Vers le sommet (1): le Québec se prive volontairement de 27 000 étudiant·e·s
30 janvier 2013
Dimanche dernier, lors du mot de clôture de l’École d’hiver de l’Institut du nouveau monde (INM), le ministre de l’éducation supérieure, Pierre Duchesne, a annoncé qu’il rejetait une bonne fois pour toute l’option de la gratuité scolaire. Trois possibilités resteraient sur la table, toutes différentes formules d’indexation des droits de scolarité.
La première prévoit une indexation liée à l’indice des prix à la consommation (IPC) et représente 2 % d’augmentation par année, soit 46 $. La seconde, cette fois en lien avec l’augmentation des revenus disponibles, s’élèverait à 3 %, soit 70 $. La dernière option sur la table est celle d’une indexation ajustée à l’évolution des coûts de fonctionnement des universités et s’élèverait à 3,5 %, pour une hausse de 83 $ par année.
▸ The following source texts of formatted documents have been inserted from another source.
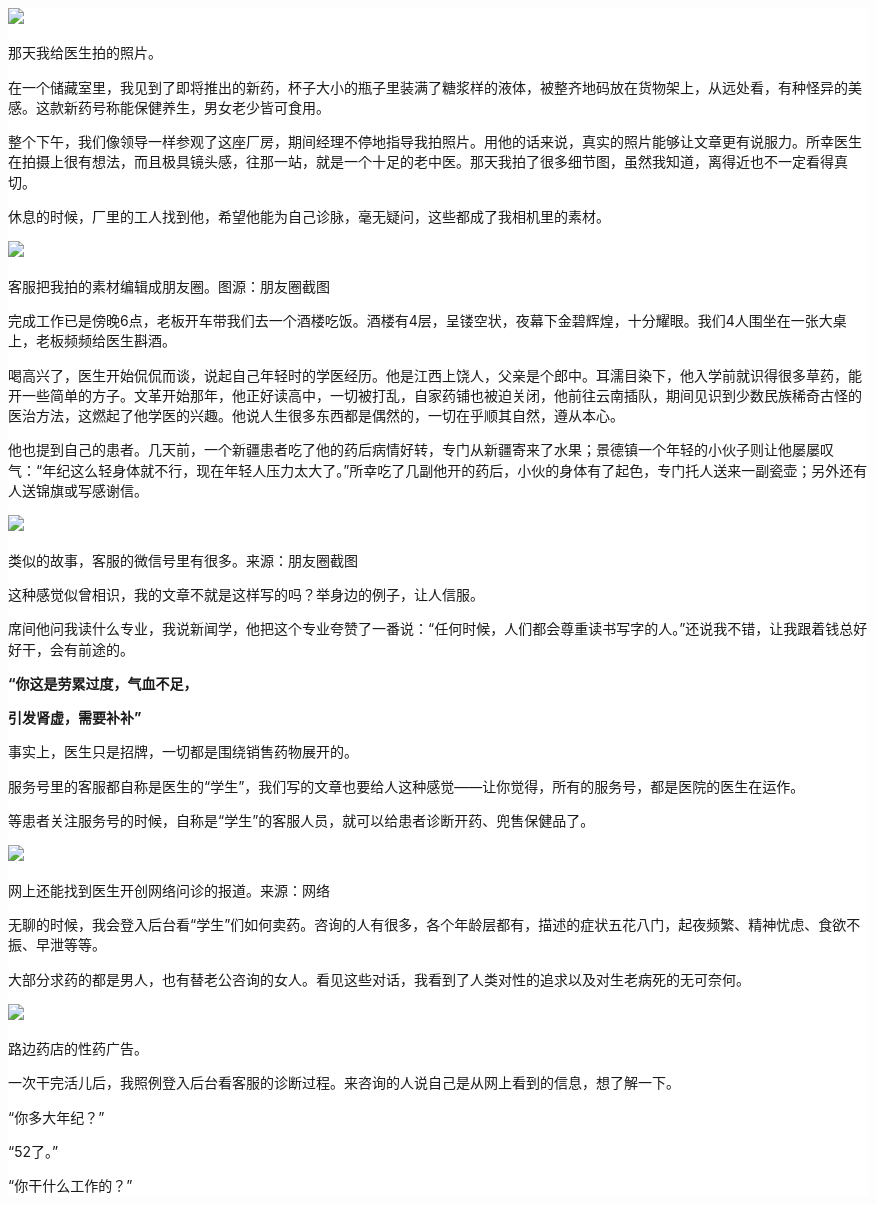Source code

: ![](https://images.weserv.nl/?url=https%3A//mmbiz.qpic.cn/mmbiz_jpg/33sYCEQicAe8GGgXWj58RIP7zGh6W5rZlGBBfzS14GmC4c9OqbDEeFvm6kk5VDE62sMib5F5qR95jF7gAk5ic1Ixw/640%3Fwx_fmt%3Djpeg)

那天我给医生拍的照片。

在一个储藏室里，我见到了即将推出的新药，杯子大小的瓶子里装满了糖浆样的液体，被整齐地码放在货物架上，从远处看，有种怪异的美感。这款新药号称能保健养生，男女老少皆可食用。

整个下午，我们像领导一样参观了这座厂房，期间经理不停地指导我拍照片。用他的话来说，真实的照片能够让文章更有说服力。所幸医生在拍摄上很有想法，而且极具镜头感，往那一站，就是一个十足的老中医。那天我拍了很多细节图，虽然我知道，离得近也不一定看得真切。

休息的时候，厂里的工人找到他，希望他能为自己诊脉，毫无疑问，这些都成了我相机里的素材。

![](https://images.weserv.nl/?url=https%3A//mmbiz.qpic.cn/mmbiz_jpg/33sYCEQicAe8GGgXWj58RIP7zGh6W5rZlJIIgddls1TrCUOib27X761wcKQWrBlDcldr7FtKJgs4uS0EiafTBo4ibQ/640%3Fwx_fmt%3Djpeg)

客服把我拍的素材编辑成朋友圈。图源：朋友圈截图

完成工作已是傍晚6点，老板开车带我们去一个酒楼吃饭。酒楼有4层，呈镂空状，夜幕下金碧辉煌，十分耀眼。我们4人围坐在一张大桌上，老板频频给医生斟酒。

喝高兴了，医生开始侃侃而谈，说起自己年轻时的学医经历。他是江西上饶人，父亲是个郎中。耳濡目染下，他入学前就识得很多草药，能开一些简单的方子。文革开始那年，他正好读高中，一切被打乱，自家药铺也被迫关闭，他前往云南插队，期间见识到少数民族稀奇古怪的医治方法，这燃起了他学医的兴趣。他说人生很多东西都是偶然的，一切在乎顺其自然，遵从本心。

他也提到自己的患者。几天前，一个新疆患者吃了他的药后病情好转，专门从新疆寄来了水果；景德镇一个年轻的小伙子则让他屡屡叹气：“年纪这么轻身体就不行，现在年轻人压力太大了。”所幸吃了几副他开的药后，小伙的身体有了起色，专门托人送来一副瓷壶；另外还有人送锦旗或写感谢信。

![](https://images.weserv.nl/?url=https%3A//mmbiz.qpic.cn/mmbiz_jpg/33sYCEQicAe8GGgXWj58RIP7zGh6W5rZl3vMTo1NXTHJ7zzW0Awd1DFY5gZ012NtYolKEOIe6sx8BJmPyic0kNCw/640%3Fwx_fmt%3Djpeg)

类似的故事，客服的微信号里有很多。来源：朋友圈截图

这种感觉似曾相识，我的文章不就是这样写的吗？举身边的例子，让人信服。

席间他问我读什么专业，我说新闻学，他把这个专业夸赞了一番说：“任何时候，人们都会尊重读书写字的人。”还说我不错，让我跟着钱总好好干，会有前途的。

**“你这是劳累过度，气血不足，**

**引发肾虚，需要补补”**

事实上，医生只是招牌，一切都是围绕销售药物展开的。

服务号里的客服都自称是医生的“学生”，我们写的文章也要给人这种感觉——让你觉得，所有的服务号，都是医院的医生在运作。

等患者关注服务号的时候，自称是“学生”的客服人员，就可以给患者诊断开药、兜售保健品了。

![](https://images.weserv.nl/?url=https%3A//mmbiz.qpic.cn/mmbiz_jpg/33sYCEQicAe8GGgXWj58RIP7zGh6W5rZlhRLAHASTeqewec6WkEZS7eicL6McicKQ4YREuLBpn1ic3oMWOFEPibHktw/640%3Fwx_fmt%3Djpeg)

网上还能找到医生开创网络问诊的报道。来源：网络

无聊的时候，我会登入后台看“学生”们如何卖药。咨询的人有很多，各个年龄层都有，描述的症状五花八门，起夜频繁、精神忧虑、食欲不振、早泄等等。

大部分求药的都是男人，也有替老公咨询的女人。看见这些对话，我看到了人类对性的追求以及对生老病死的无可奈何。

![](https://images.weserv.nl/?url=https%3A//mmbiz.qpic.cn/mmbiz_jpg/33sYCEQicAe8GGgXWj58RIP7zGh6W5rZlg1iafeO2AoN7bxn0Lfal9x85slW4o8bPhic9fbB3F6AgF45pu2dpVFGA/640%3Fwx_fmt%3Djpeg)

路边药店的性药广告。

一次干完活儿后，我照例登入后台看客服的诊断过程。来咨询的人说自己是从网上看到的信息，想了解一下。

“你多大年纪？”  

“52了。”

“你干什么工作的？”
En prévision du prochain forum sur l’éducation supérieure, toutes les options ne seront finalement pas sur table. Après quelques valses d’hésitations, le gouvernement Marois a tranché sur le fond, laissant aux futurs intervenant-e-s du forum le soin de débattre sur des questions de détails. Ce que l’on sait maintenant, c’est qu’au sortir de cet exercice, l’éducation sera rabaissée au statut de n’importe qu’elle marchandise, quelque chose dont la valeur doit fluctuer et s’ajuster aux aléas du marché. La question de fond, celle de la valeur sociale et culturelle que l’on donne collectivement à l’enseignement et à la recherche universitaire aura, elle, été complètement évacuée.
S’adapter
Lors de l’École d’hiver de l’INM, l’économiste de l’UQAM, M. Pierre Fortin, s’est prononcé en faveur de la seconde option. Malheureusement, et quoi qu’en pense M. Fortin, ajuster le coût de l’éducation universitaire à l’augmentation des revenus disponibles ne représente en rien l’option de la modération respectueuse des « moyens de nos gens ». Comme l’indiquaient nos billets de blogue publiés en début de semaine (que vous pouvez lire ici, ici et ici), les revenus disponibles des ménages ont la fâcheuse habitude d’évoluer de manière inégale. La moyenne de cette augmentation, que M. Fortin voudrait appliquer aux droits de scolarité, ne nous informe pas beaucoup, au final, sur l’état véritable des capacités financières d’une bonne part de la population.
Élément intéressant, la position de M. Fortin semble fluctuer, au même titre que la valeur marchande de l’éducation pourrais-je dire – je ne suis d’ailleurs pas le seul à remarquer cette fluctuation. Début 2010, lorsqu’il était membre du Comité consultatif sur l’économie et les finances publiques qu’avait mis en place le gouvernement précédent, M. Fortin préconisait non pas l’indexation des droits de scolarité, mais bien le rattrapage de la moyenne canadienne, soit une hausse (à l’époque) de 3382 $.
Le coût de la gratuité scolaire
Selon les données de l’Association canadienne du personnel administratif universitaire (ACPAU), les revenus totaux des universités québécoises provenant des droits de scolarité et des autres frais s’élevaient à 825 millions $ en 2010-2011. C’est donc dire que la gratuité scolaire, soit l’élimination de toute forme de tarification à l’université, coûterait cette somme.
Toutefois, toujours selon Pierre Fortin, cette estimation est inexacte parce qu’elle ne prendrait pas en considération l’augmentation de la fréquentation universitaire qui suivrait la gratuité scolaire. Cela fait du bien à entendre, puisque l’IRIS a passé, contre vents et marées, une bonne partie de l’année dernière à défendre cette thèse tandis que les pro-hausse faisaient valoir que l’augmentation prônée par le gouvernement Charest n’aurait aucun impact sur la fréquentation.
Advenant la gratuité scolaire, c’est donc de 22 000 à 27 000 étudiant-e-s de plus qu’il faudrait intégrer au réseau universitaire, ce qui ferait augmenter le coût de cette mesure à 1,1 milliards $. Est-ce que cette augmentation de fréquentation de 15% se produira dès la première année d’implantation? On peut en douter. Toutefois, la découverte de cette corrélation entre bas tarifs et meilleure fréquentation, plutôt que de nous rabattre sur l’opinion gouvernementale, devrait plutôt nous réjouir et nous inciter à mettre en place une politique capable de donner à la jeunesse québécoise toutes les chances de se réaliser.